[Note: All vagueness posts are archived HERE.]
Peter Simons' 1998 "Does the Sun Exist? The Problem of Vague Objects" blows my mind. The technical trick to accommodate two fuzzy logical intuitions is brilliant. My student and sometimes co-writer* Joshua Heller (who actually understands the calculus way better than me) is probably going to do some cool stuff with it in his thesis. Here I'm interested in this argument:
A decided disadvantage to the supervaluatitonal theory concerns identity. For while the sun exists (since all candidates do) nothing is definitely identical with the sun: since there is more than one candidate, none of them is determinately it. Hence if for no candidate c is it determinately true (or false) that it fulfills the propositional function x = s, then it follows that the proposition s = s has no truth-value. Yet since all candidates fulfill the propositional function x = x it would seem that s = s is true after all. If the sun exists in some sense we want to say it is definitely itself in the same sense. The problem is symptomatic of the havoc wreaked in our conceptual scheme by vague objects (p. 4)

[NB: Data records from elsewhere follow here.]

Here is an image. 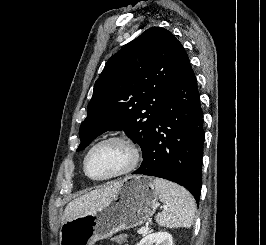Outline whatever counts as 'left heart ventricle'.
Masks as SVG:
<instances>
[{
	"instance_id": "obj_1",
	"label": "left heart ventricle",
	"mask_w": 266,
	"mask_h": 245,
	"mask_svg": "<svg viewBox=\"0 0 266 245\" xmlns=\"http://www.w3.org/2000/svg\"><path fill=\"white\" fill-rule=\"evenodd\" d=\"M131 160L129 147L120 141H107L98 145L87 161L88 173L96 178L114 176L124 171Z\"/></svg>"
}]
</instances>
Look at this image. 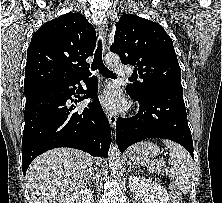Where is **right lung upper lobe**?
I'll return each instance as SVG.
<instances>
[{"label": "right lung upper lobe", "mask_w": 222, "mask_h": 203, "mask_svg": "<svg viewBox=\"0 0 222 203\" xmlns=\"http://www.w3.org/2000/svg\"><path fill=\"white\" fill-rule=\"evenodd\" d=\"M96 45L94 27L79 13H67L43 24L27 50L25 94L88 74Z\"/></svg>", "instance_id": "cb5924a9"}]
</instances>
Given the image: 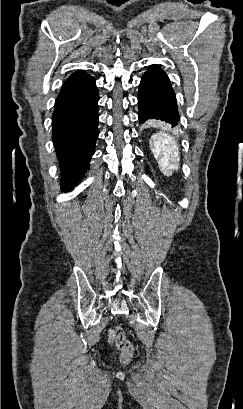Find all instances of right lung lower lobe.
I'll return each mask as SVG.
<instances>
[{"mask_svg":"<svg viewBox=\"0 0 243 409\" xmlns=\"http://www.w3.org/2000/svg\"><path fill=\"white\" fill-rule=\"evenodd\" d=\"M99 94L84 71L70 75L56 99L52 139L63 173L62 187L71 190L88 169L98 137Z\"/></svg>","mask_w":243,"mask_h":409,"instance_id":"1","label":"right lung lower lobe"}]
</instances>
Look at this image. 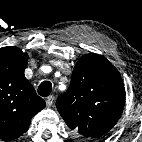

When I first read this, I just glossed it as the Evans/Salmon argument,** but it's clear I was mistaken. I think Simons is actually saying something interesting about de dicto versus de re identity claims. The claim that it is de dicto determinately true that there exists an object identical to x can be formalized in this manner:
De Dicto- △∃x(x = s)
You get the corresponding de re claim by putting the determinacy operator inside of the existential quantifier:
De Re- ∃x△(x = s)
The first says that it is determinately the case that something is identical to s, while the second says that something is such that it is determinately the case that it is identical to s. Supervaluational as well as Barnes type (see here and here) approaches (if they treat identity like other two place predicates) make the de dicto claim true while rendering the de re claim either false or lacking truth value. At every acceptable precise model something will be equal to s, which renders the de dicto true (note: in my reconfigured version of Barnes which saves her view from my and Jessica Wilson's criticisms, the de dicto identity claim can come out false). But the de re claim can fail to be true if there isn't something in the original model that is such that it is identical to s in every possible precisification of the original vague model.